• **Exercise**:
Each record is to be reproduced verbatim.

• **Data provided**:

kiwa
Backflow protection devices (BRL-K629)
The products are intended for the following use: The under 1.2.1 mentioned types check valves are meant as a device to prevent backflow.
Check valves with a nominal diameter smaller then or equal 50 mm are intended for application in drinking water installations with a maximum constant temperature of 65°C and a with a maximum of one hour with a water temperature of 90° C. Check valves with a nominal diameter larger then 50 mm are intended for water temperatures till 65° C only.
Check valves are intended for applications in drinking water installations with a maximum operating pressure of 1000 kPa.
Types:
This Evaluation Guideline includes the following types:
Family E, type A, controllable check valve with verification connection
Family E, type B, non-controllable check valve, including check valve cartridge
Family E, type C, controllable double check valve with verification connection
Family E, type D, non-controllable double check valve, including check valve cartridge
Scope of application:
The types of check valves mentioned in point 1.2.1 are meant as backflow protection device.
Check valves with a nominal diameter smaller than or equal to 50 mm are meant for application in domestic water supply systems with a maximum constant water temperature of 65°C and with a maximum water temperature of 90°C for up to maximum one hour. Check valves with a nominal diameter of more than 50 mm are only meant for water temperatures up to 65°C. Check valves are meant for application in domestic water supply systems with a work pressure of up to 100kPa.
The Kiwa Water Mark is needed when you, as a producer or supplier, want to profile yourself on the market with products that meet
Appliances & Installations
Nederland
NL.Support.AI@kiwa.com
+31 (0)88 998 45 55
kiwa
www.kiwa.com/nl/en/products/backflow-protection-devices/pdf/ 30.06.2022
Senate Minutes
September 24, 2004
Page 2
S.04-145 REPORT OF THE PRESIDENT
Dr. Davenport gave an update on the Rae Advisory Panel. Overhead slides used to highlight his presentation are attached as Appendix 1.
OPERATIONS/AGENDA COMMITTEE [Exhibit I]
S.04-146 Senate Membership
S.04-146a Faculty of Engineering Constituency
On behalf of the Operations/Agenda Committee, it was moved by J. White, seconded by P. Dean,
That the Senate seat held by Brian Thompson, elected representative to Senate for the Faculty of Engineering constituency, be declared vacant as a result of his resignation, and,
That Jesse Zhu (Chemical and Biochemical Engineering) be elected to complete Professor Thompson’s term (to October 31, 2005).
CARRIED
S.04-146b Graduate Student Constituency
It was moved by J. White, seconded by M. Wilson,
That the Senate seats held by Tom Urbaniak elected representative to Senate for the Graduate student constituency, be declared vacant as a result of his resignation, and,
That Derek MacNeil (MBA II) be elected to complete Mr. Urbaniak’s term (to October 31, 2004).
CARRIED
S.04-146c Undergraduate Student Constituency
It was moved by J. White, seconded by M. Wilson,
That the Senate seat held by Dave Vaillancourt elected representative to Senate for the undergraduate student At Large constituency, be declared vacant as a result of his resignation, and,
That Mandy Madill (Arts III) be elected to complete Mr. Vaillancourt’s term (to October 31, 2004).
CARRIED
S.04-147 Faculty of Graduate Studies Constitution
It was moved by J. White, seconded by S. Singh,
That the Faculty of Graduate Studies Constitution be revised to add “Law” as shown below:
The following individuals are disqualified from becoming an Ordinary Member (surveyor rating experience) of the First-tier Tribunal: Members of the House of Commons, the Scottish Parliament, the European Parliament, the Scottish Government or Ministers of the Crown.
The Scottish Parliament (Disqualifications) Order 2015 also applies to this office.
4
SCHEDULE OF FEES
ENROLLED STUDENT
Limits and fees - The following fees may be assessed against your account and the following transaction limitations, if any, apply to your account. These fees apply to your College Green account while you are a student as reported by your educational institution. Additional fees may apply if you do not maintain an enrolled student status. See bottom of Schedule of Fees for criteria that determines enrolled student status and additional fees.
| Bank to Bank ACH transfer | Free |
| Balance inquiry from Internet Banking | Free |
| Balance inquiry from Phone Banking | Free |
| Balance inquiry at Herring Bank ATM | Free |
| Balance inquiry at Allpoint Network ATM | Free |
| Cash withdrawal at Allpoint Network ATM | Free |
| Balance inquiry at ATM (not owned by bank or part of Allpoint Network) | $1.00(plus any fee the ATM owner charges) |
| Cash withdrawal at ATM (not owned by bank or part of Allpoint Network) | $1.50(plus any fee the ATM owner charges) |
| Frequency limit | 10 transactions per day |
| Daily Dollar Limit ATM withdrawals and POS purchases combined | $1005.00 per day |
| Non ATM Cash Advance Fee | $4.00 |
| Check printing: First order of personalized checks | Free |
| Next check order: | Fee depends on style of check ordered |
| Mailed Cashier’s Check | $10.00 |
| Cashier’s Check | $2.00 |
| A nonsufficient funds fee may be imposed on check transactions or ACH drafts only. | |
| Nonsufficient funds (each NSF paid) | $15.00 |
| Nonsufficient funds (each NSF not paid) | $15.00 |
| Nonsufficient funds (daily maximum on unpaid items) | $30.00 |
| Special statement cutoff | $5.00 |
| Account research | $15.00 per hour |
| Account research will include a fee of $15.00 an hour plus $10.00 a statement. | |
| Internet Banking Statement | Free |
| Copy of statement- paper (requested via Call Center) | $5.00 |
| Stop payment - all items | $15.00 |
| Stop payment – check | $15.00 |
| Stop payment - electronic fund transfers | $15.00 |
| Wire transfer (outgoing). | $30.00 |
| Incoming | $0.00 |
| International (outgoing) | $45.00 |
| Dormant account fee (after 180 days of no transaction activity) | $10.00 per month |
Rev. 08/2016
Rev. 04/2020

• **Task solution**:
kiwa
Backflow protection devices (BRL-K629)
The products are intended for the following use: The under 1.2.1 mentioned types check valves are meant as a device to prevent backflow.
Check valves with a nominal diameter smaller then or equal 50 mm are intended for application in drinking water installations with a maximum constant temperature of 65°C and a with a maximum of one hour with a water temperature of 90° C. Check valves with a nominal diameter larger then 50 mm are intended for water temperatures till 65° C only.
Check valves are intended for applications in drinking water installations with a maximum operating pressure of 1000 kPa.
Types:
This Evaluation Guideline includes the following types:
Family E, type A, controllable check valve with verification connection
Family E, type B, non-controllable check valve, including check valve cartridge
Family E, type C, controllable double check valve with verification connection
Family E, type D, non-controllable double check valve, including check valve cartridge
Scope of application:
The types of check valves mentioned in point 1.2.1 are meant as backflow protection device.
Check valves with a nominal diameter smaller than or equal to 50 mm are meant for application in domestic water supply systems with a maximum constant water temperature of 65°C and with a maximum water temperature of 90°C for up to maximum one hour. Check valves with a nominal diameter of more than 50 mm are only meant for water temperatures up to 65°C. Check valves are meant for application in domestic water supply systems with a work pressure of up to 100kPa.
The Kiwa Water Mark is needed when you, as a producer or supplier, want to profile yourself on the market with products that meet
Appliances & Installations
Nederland
NL.Support.AI@kiwa.com
+31 (0)88 998 45 55
kiwa
www.kiwa.com/nl/en/products/backflow-protection-devices/pdf/ 30.06.2022
Senate Minutes
September 24, 2004
Page 2
S.04-145 REPORT OF THE PRESIDENT
Dr. Davenport gave an update on the Rae Advisory Panel. Overhead slides used to highlight his presentation are attached as Appendix 1.
OPERATIONS/AGENDA COMMITTEE [Exhibit I]
S.04-146 Senate Membership
S.04-146a Faculty of Engineering Constituency
On behalf of the Operations/Agenda Committee, it was moved by J. White, seconded by P. Dean,
That the Senate seat held by Brian Thompson, elected representative to Senate for the Faculty of Engineering constituency, be declared vacant as a result of his resignation, and,
That Jesse Zhu (Chemical and Biochemical Engineering) be elected to complete Professor Thompson’s term (to October 31, 2005).
CARRIED
S.04-146b Graduate Student Constituency
It was moved by J. White, seconded by M. Wilson,
That the Senate seats held by Tom Urbaniak elected representative to Senate for the Graduate student constituency, be declared vacant as a result of his resignation, and,
That Derek MacNeil (MBA II) be elected to complete Mr. Urbaniak’s term (to October 31, 2004).
CARRIED
S.04-146c Undergraduate Student Constituency
It was moved by J. White, seconded by M. Wilson,
That the Senate seat held by Dave Vaillancourt elected representative to Senate for the undergraduate student At Large constituency, be declared vacant as a result of his resignation, and,
That Mandy Madill (Arts III) be elected to complete Mr. Vaillancourt’s term (to October 31, 2004).
CARRIED
S.04-147 Faculty of Graduate Studies Constitution
It was moved by J. White, seconded by S. Singh,
That the Faculty of Graduate Studies Constitution be revised to add “Law” as shown below:
The following individuals are disqualified from becoming an Ordinary Member (surveyor rating experience) of the First-tier Tribunal: Members of the House of Commons, the Scottish Parliament, the European Parliament, the Scottish Government or Ministers of the Crown.
The Scottish Parliament (Disqualifications) Order 2015 also applies to this office.
4
SCHEDULE OF FEES
ENROLLED STUDENT
Limits and fees - The following fees may be assessed against your account and the following transaction limitations, if any, apply to your account. These fees apply to your College Green account while you are a student as reported by your educational institution. Additional fees may apply if you do not maintain an enrolled student status. See bottom of Schedule of Fees for criteria that determines enrolled student status and additional fees.
| Bank to Bank ACH transfer | Free |
| Balance inquiry from Internet Banking | Free |
| Balance inquiry from Phone Banking | Free |
| Balance inquiry at Herring Bank ATM | Free |
| Balance inquiry at Allpoint Network ATM | Free |
| Cash withdrawal at Allpoint Network ATM | Free |
| Balance inquiry at ATM (not owned by bank or part of Allpoint Network) | $1.00(plus any fee the ATM owner charges) |
| Cash withdrawal at ATM (not owned by bank or part of Allpoint Network) | $1.50(plus any fee the ATM owner charges) |
| Frequency limit | 10 transactions per day |
| Daily Dollar Limit ATM withdrawals and POS purchases combined | $1005.00 per day |
| Non ATM Cash Advance Fee | $4.00 |
| Check printing: First order of personalized checks | Free |
| Next check order: | Fee depends on style of check ordered |
| Mailed Cashier’s Check | $10.00 |
| Cashier’s Check | $2.00 |
| A nonsufficient funds fee may be imposed on check transactions or ACH drafts only. | |
| Nonsufficient funds (each NSF paid) | $15.00 |
| Nonsufficient funds (each NSF not paid) | $15.00 |
| Nonsufficient funds (daily maximum on unpaid items) | $30.00 |
| Special statement cutoff | $5.00 |
| Account research | $15.00 per hour |
| Account research will include a fee of $15.00 an hour plus $10.00 a statement. | |
| Internet Banking Statement | Free |
| Copy of statement- paper (requested via Call Center) | $5.00 |
| Stop payment - all items | $15.00 |
| Stop payment – check | $15.00 |
| Stop payment - electronic fund transfers | $15.00 |
| Wire transfer (outgoing). | $30.00 |
| Incoming | $0.00 |
| International (outgoing) | $45.00 |
| Dormant account fee (after 180 days of no transaction activity) | $10.00 per month |
Rev. 08/2016
Rev. 04/2020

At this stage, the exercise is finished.